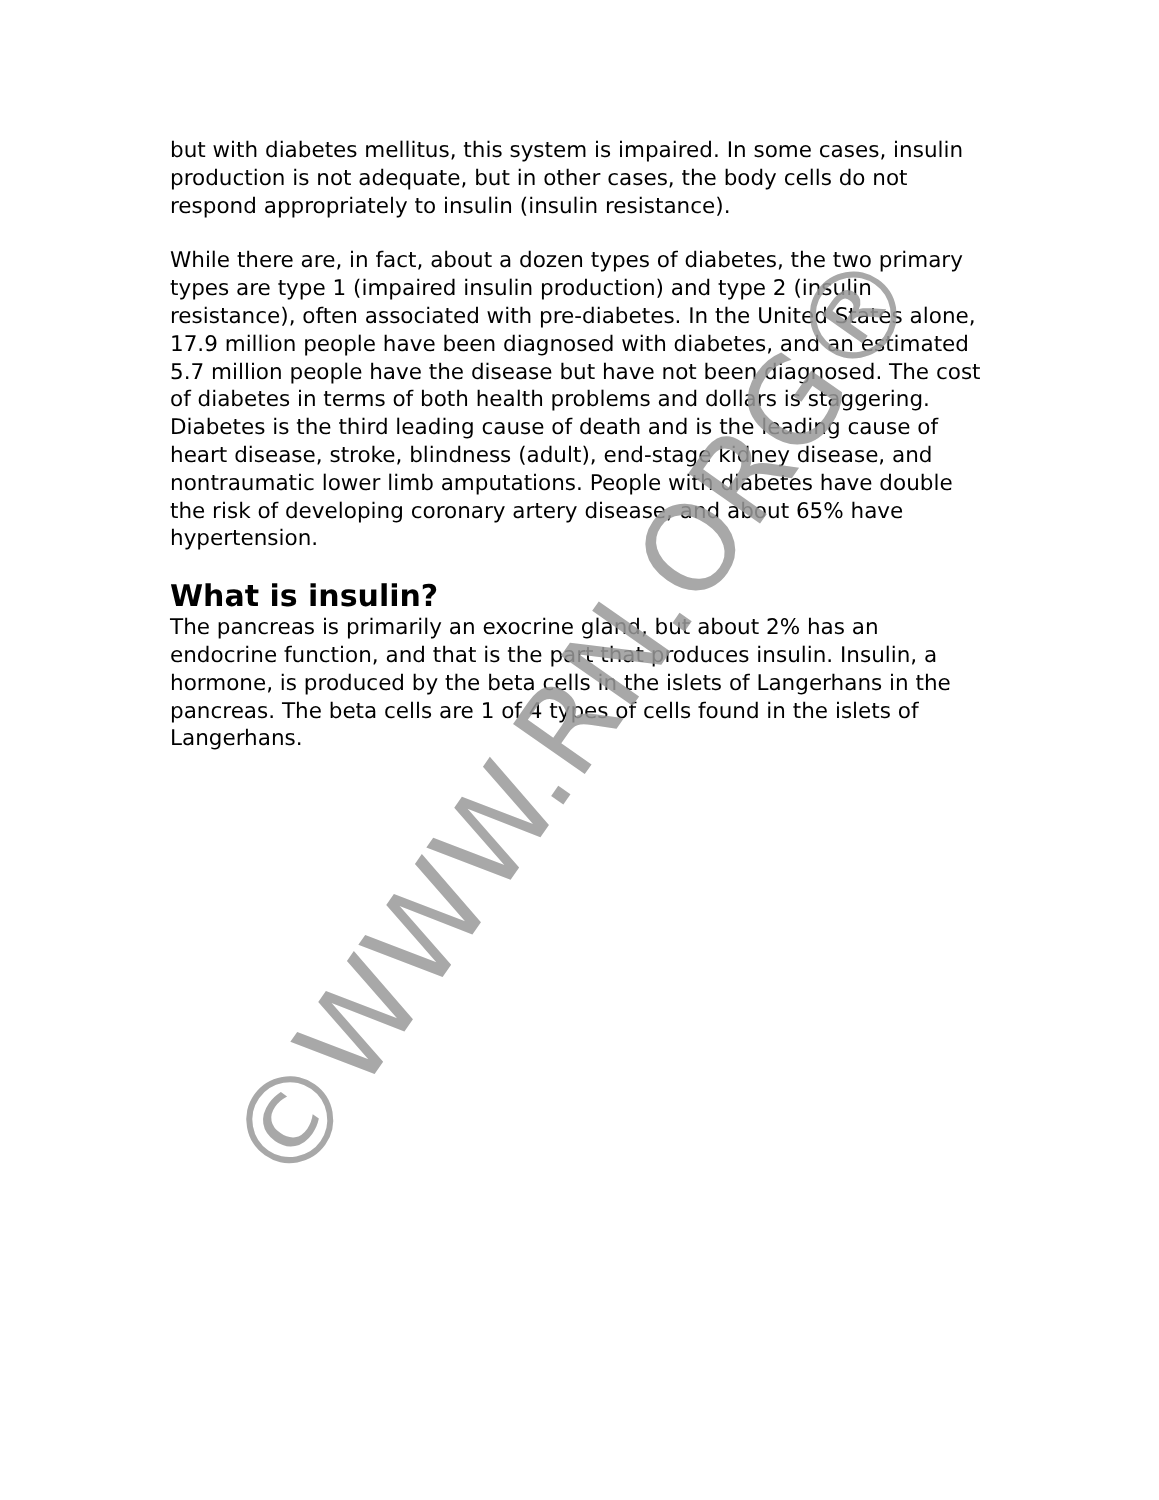but with diabetes mellitus, this system is impaired. In some cases, insulin production is not adequate, but in other cases, the body cells do not respond appropriately to insulin (insulin resistance).
While there are, in fact, about a dozen types of diabetes, the two primary types are type 1 (impaired insulin production) and type 2 (insulin resistance), often associated with pre-diabetes. In the United States alone, 17.9 million people have been diagnosed with diabetes, and an estimated 5.7 million people have the disease but have not been diagnosed. The cost of diabetes in terms of both health problems and dollars is staggering. Diabetes is the third leading cause of death and is the leading cause of heart disease, stroke, blindness (adult), end-stage kidney disease, and nontraumatic lower limb amputations. People with diabetes have double the risk of developing coronary artery disease, and about 65% have hypertension.
What is insulin?
The pancreas is primarily an exocrine gland, but about 2% has an endocrine function, and that is the part that produces insulin. Insulin, a hormone, is produced by the beta cells in the islets of Langerhans in the pancreas. The beta cells are 1 of 4 types of cells found in the islets of Langerhans.
©WWW.RN.ORG®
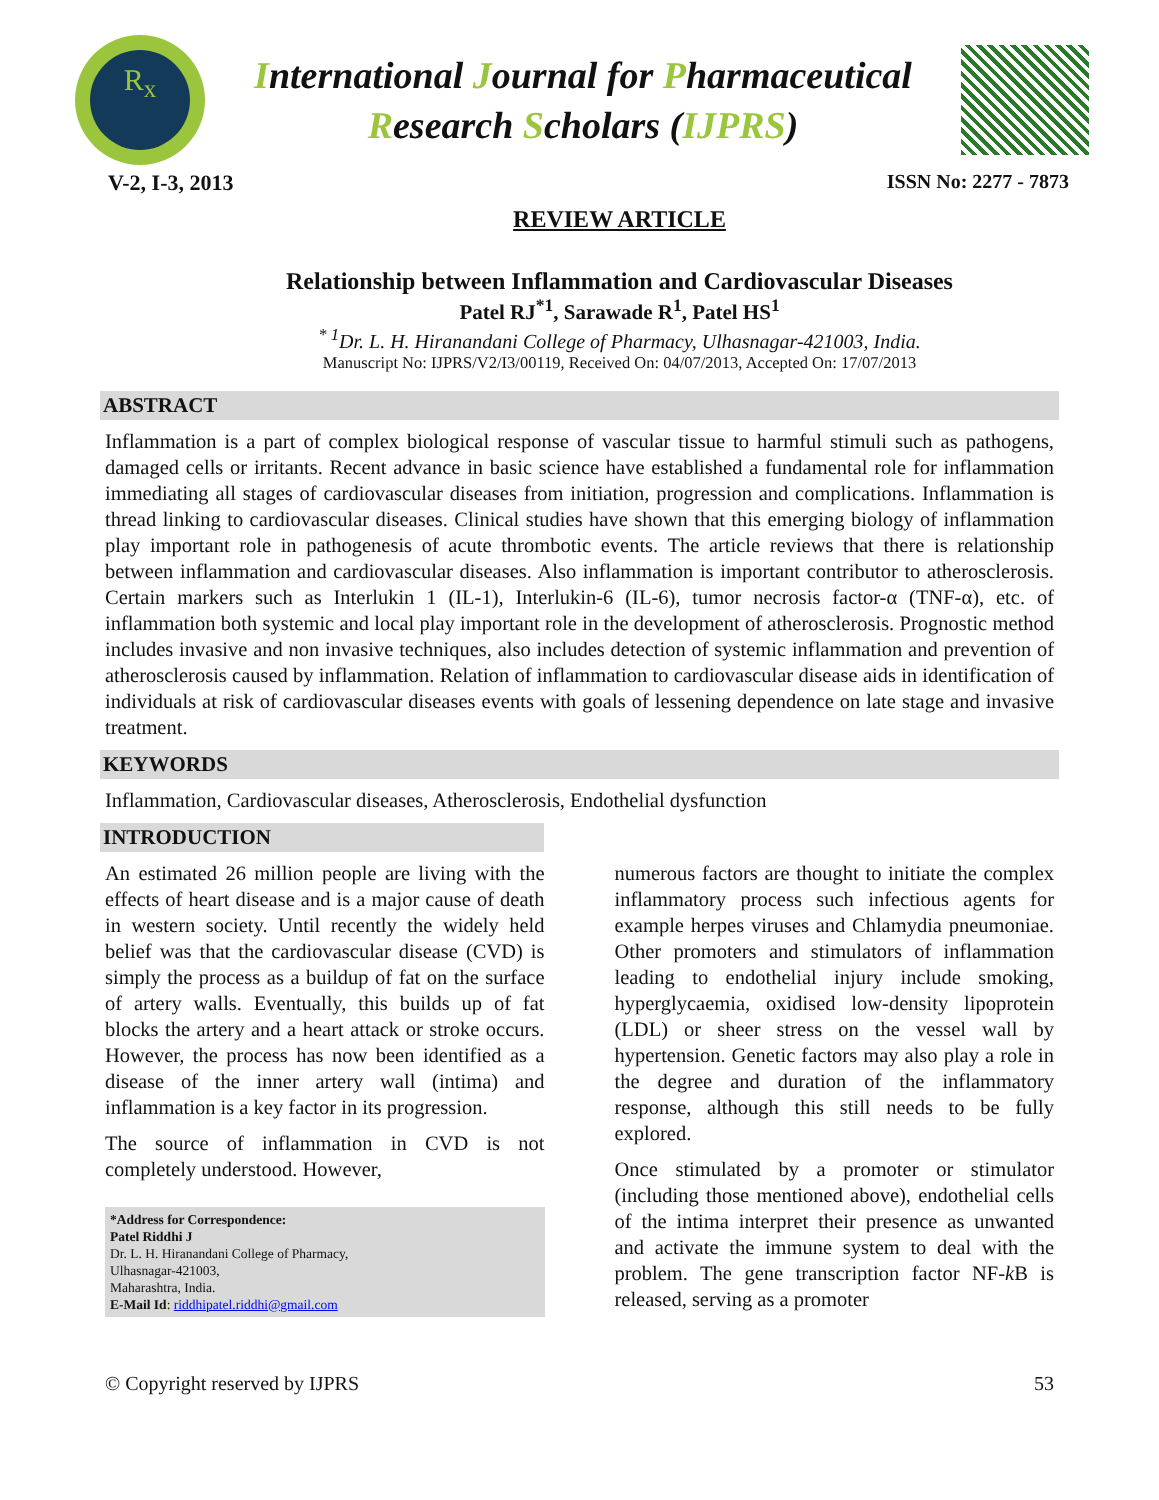R<sub>x</sub>
International Journal for Pharmaceutical
Research Scholars (IJPRS)
V-2, I-3, 2013 ISSN No: 2277 - 7873
REVIEW ARTICLE
Relationship between Inflammation and Cardiovascular Diseases
Patel RJ<sup>*1</sup>, Sarawade R<sup>1</sup>, Patel HS<sup>1</sup>
<sup>* 1</sup>Dr. L. H. Hiranandani College of Pharmacy, Ulhasnagar-421003, India.
Manuscript No: IJPRS/V2/I3/00119, Received On: 04/07/2013, Accepted On: 17/07/2013
ABSTRACT
Inflammation is a part of complex biological response of vascular tissue to harmful stimuli such as pathogens, damaged cells or irritants. Recent advance in basic science have established a fundamental role for inflammation immediating all stages of cardiovascular diseases from initiation, progression and complications. Inflammation is thread linking to cardiovascular diseases. Clinical studies have shown that this emerging biology of inflammation play important role in pathogenesis of acute thrombotic events. The article reviews that there is relationship between inflammation and cardiovascular diseases. Also inflammation is important contributor to atherosclerosis. Certain markers such as Interlukin 1 (IL-1), Interlukin-6 (IL-6), tumor necrosis factor-α (TNF-α), etc. of inflammation both systemic and local play important role in the development of atherosclerosis. Prognostic method includes invasive and non invasive techniques, also includes detection of systemic inflammation and prevention of atherosclerosis caused by inflammation. Relation of inflammation to cardiovascular disease aids in identification of individuals at risk of cardiovascular diseases events with goals of lessening dependence on late stage and invasive treatment.
KEYWORDS
Inflammation, Cardiovascular diseases, Atherosclerosis, Endothelial dysfunction
INTRODUCTION
An estimated 26 million people are living with the effects of heart disease and is a major cause of death in western society. Until recently the widely held belief was that the cardiovascular disease (CVD) is simply the process as a buildup of fat on the surface of artery walls. Eventually, this builds up of fat blocks the artery and a heart attack or stroke occurs. However, the process has now been identified as a disease of the inner artery wall (intima) and inflammation is a key factor in its progression.
The source of inflammation in CVD is not completely understood. However,
*Address for Correspondence:
Patel Riddhi J
Dr. L. H. Hiranandani College of Pharmacy,
Ulhasnagar-421003,
Maharashtra, India.
E-Mail Id: riddhipatel.riddhi@gmail.com
numerous factors are thought to initiate the complex inflammatory process such infectious agents for example herpes viruses and Chlamydia pneumoniae. Other promoters and stimulators of inflammation leading to endothelial injury include smoking, hyperglycaemia, oxidised low-density lipoprotein (LDL) or sheer stress on the vessel wall by hypertension. Genetic factors may also play a role in the degree and duration of the inflammatory response, although this still needs to be fully explored.
Once stimulated by a promoter or stimulator (including those mentioned above), endothelial cells of the intima interpret their presence as unwanted and activate the immune system to deal with the problem. The gene transcription factor NF-k B is released, serving as a promoter
© Copyright reserved by IJPRS 53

• AIM OF THE TASK:
Lines of the material that contain the word "However" are to be gathered.

• WRITTEN RESPONSE:
An estimated 26 million people are living with the effects of heart disease and is a major cause of death in western society. Until recently the widely held belief was that the cardiovascular disease (CVD) is simply the process as a buildup of fat on the surface of artery walls. Eventually, this builds up of fat blocks the artery and a heart attack or stroke occurs. However, the process has now been identified as a disease of the inner artery wall (intima) and inflammation is a key factor in its progression.
The source of inflammation in CVD is not completely understood. However,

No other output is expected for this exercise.